# 11-1 Pair of Pomps



## reel_crazy (Oct 1, 2007)

Had to scratch the fishin itch somethin bad so i went out to the beach this morning and snagged these 2 little fat boys.. 

Beautifull morning .. was using fresh dead shrimp and berekly gulp egg clusters..

Also released a small (8-10) inch shark...


----------



## Charlie2 (Oct 2, 2007)

Nice fat fish!



Things are looking a bit better. A couple more cold fronts over Louisiana and they should be here big time! I'm ready! C2


----------



## Alex100 (Apr 30, 2008)

What time did you caught them ??? I were at Pensacola Beach this morning but I did not get any hit ????


----------



## letsgofishin (Oct 2, 2007)

Nice to see some pomps being caught.I am going in the morning to try and get some.


----------



## User6882 (Feb 4, 2009)

nice looking pomps right there.. maybe 1 more good front will so it


----------



## diesel84 (Oct 25, 2007)

Nice fish Rich:clap:clap I have got to get out and do some fishing soon


----------



## reel_crazy (Oct 1, 2007)

Alex

I was on the beach around 6 am or so.. first parking lot past portofino.. had a couple hits early but no fish , got these between 9 and 930.. was home by 1030..

Ryan 

Im always up for some kind of fishin.. 

btw 

these fried up nice.. they were really fat.. i dont know for sure but am thinking fall pomps just might taste better than spring ones.. 

rich


----------



## Alex100 (Apr 30, 2008)

Hello Rich,



Thanks for the reply, I were on the beach around 6:30, I had to leave at 8:30 got a couple cat fish and need to go home to take the family to the temple. I guess that I have left before they come to feed !!!

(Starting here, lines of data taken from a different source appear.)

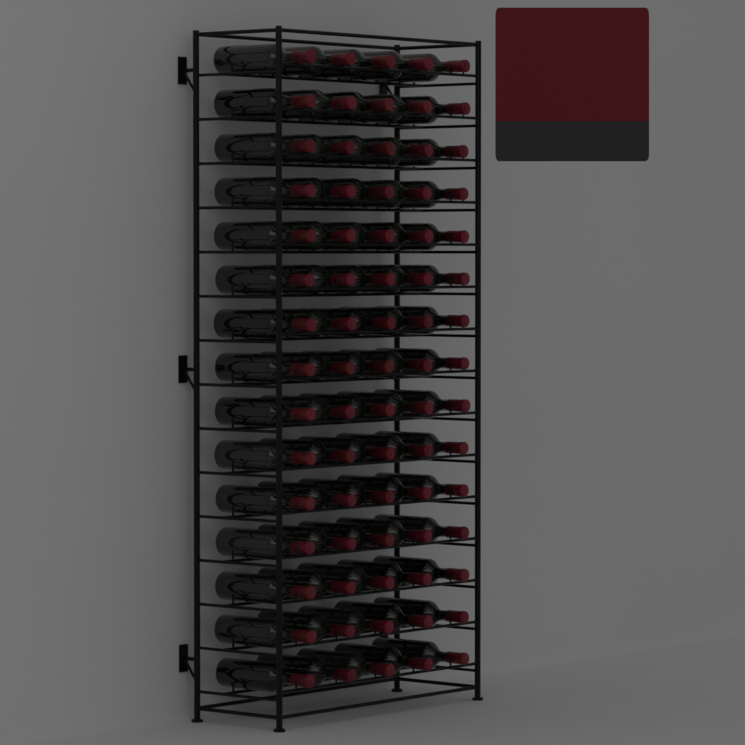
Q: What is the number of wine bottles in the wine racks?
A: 75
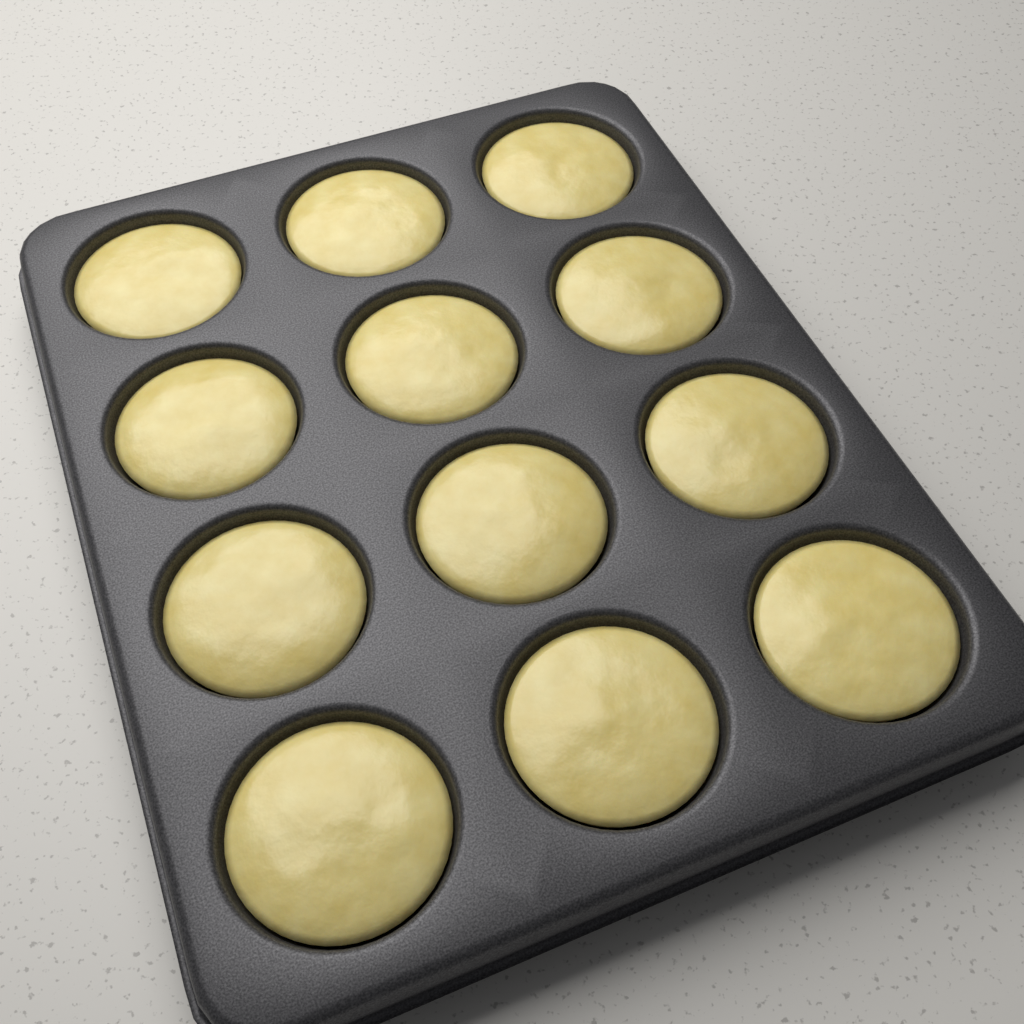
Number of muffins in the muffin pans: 12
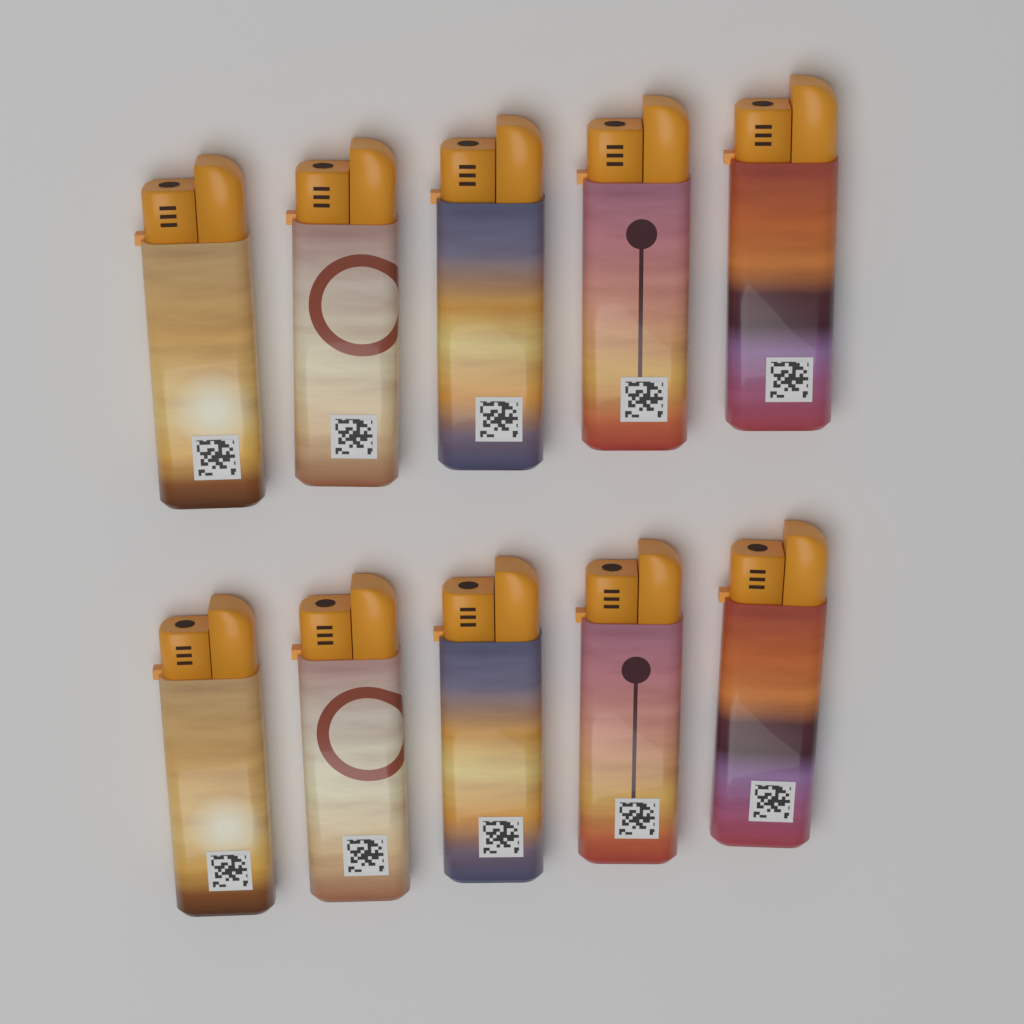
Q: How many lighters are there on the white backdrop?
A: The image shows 10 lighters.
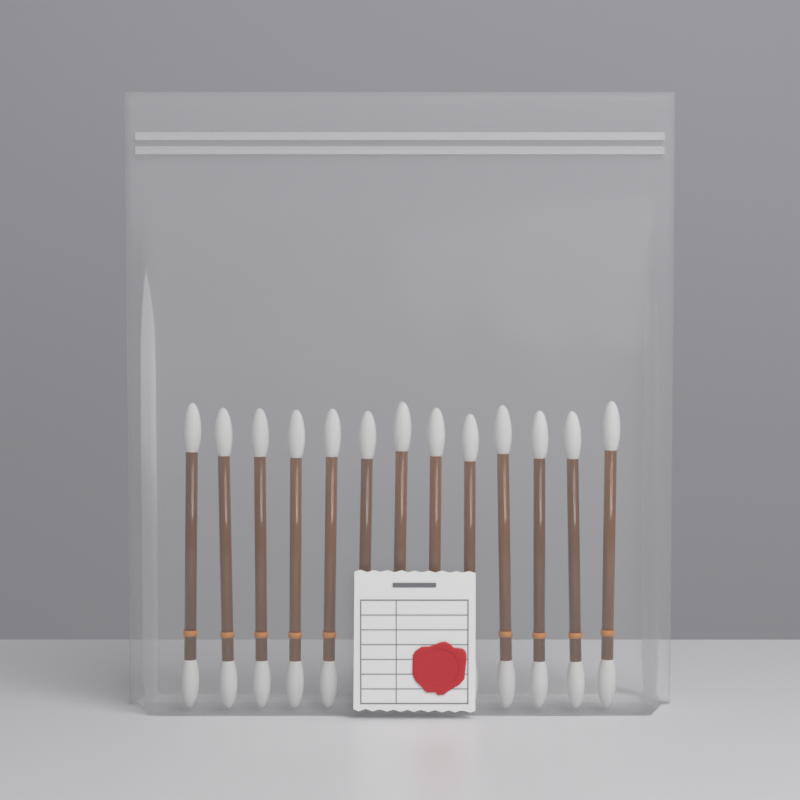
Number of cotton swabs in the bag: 13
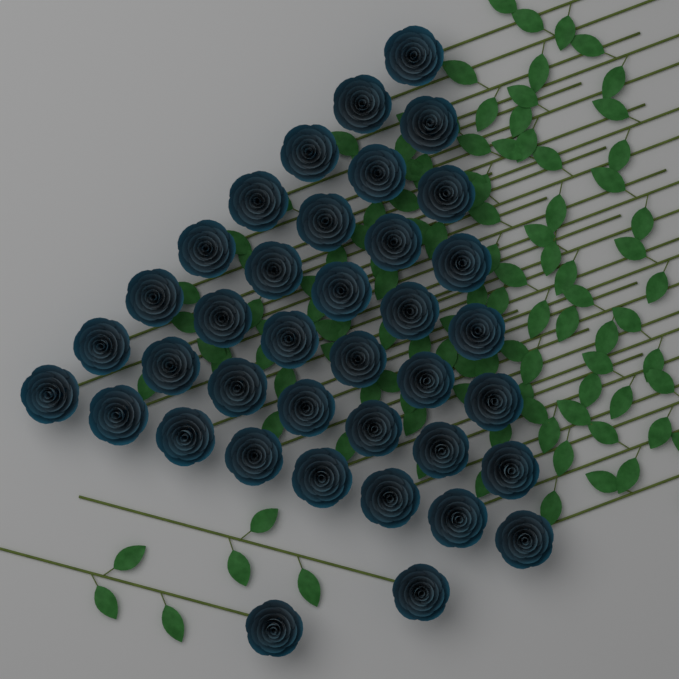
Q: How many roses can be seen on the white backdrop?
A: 38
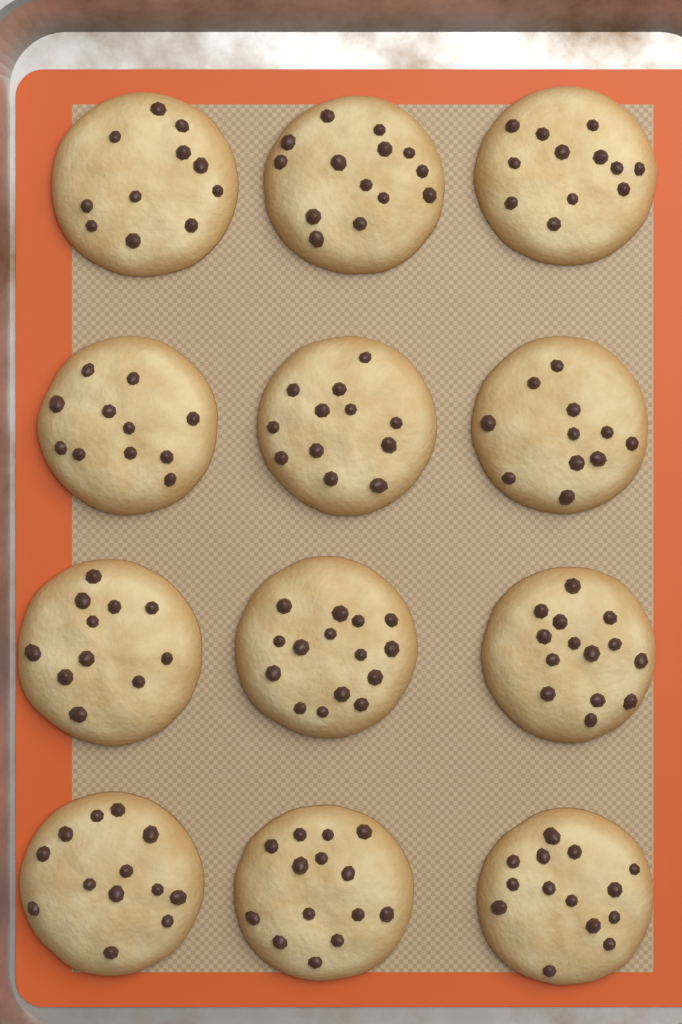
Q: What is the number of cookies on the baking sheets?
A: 12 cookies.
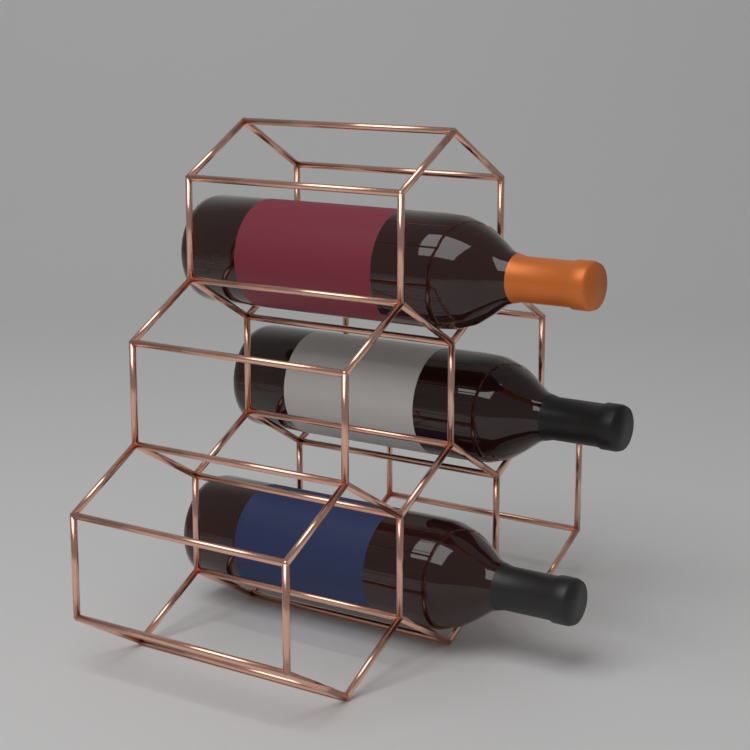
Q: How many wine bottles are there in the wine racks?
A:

I am always missing the good time for some reason ???



Thanks again Rich, they are looking good.



Alex


----------



## bridge_brawler (Oct 15, 2009)

Good eating right there!!They'll be here thick this year i bet. Great catch.


----------



## Shiznik (Feb 24, 2008)

Sorry this is such a late reply to your post , but those are some very nice Pomps you have there! 

Good to see they are dropping by, maybe the temp is just about to be right on! Hope dinner was great!

Chris


----------



## Snatch it (Feb 17, 2009)

Sweet Fish !!! pompano MMM goood


----------



## chefpomp (Apr 16, 2009)

Great job. Has the grass cleared out?


----------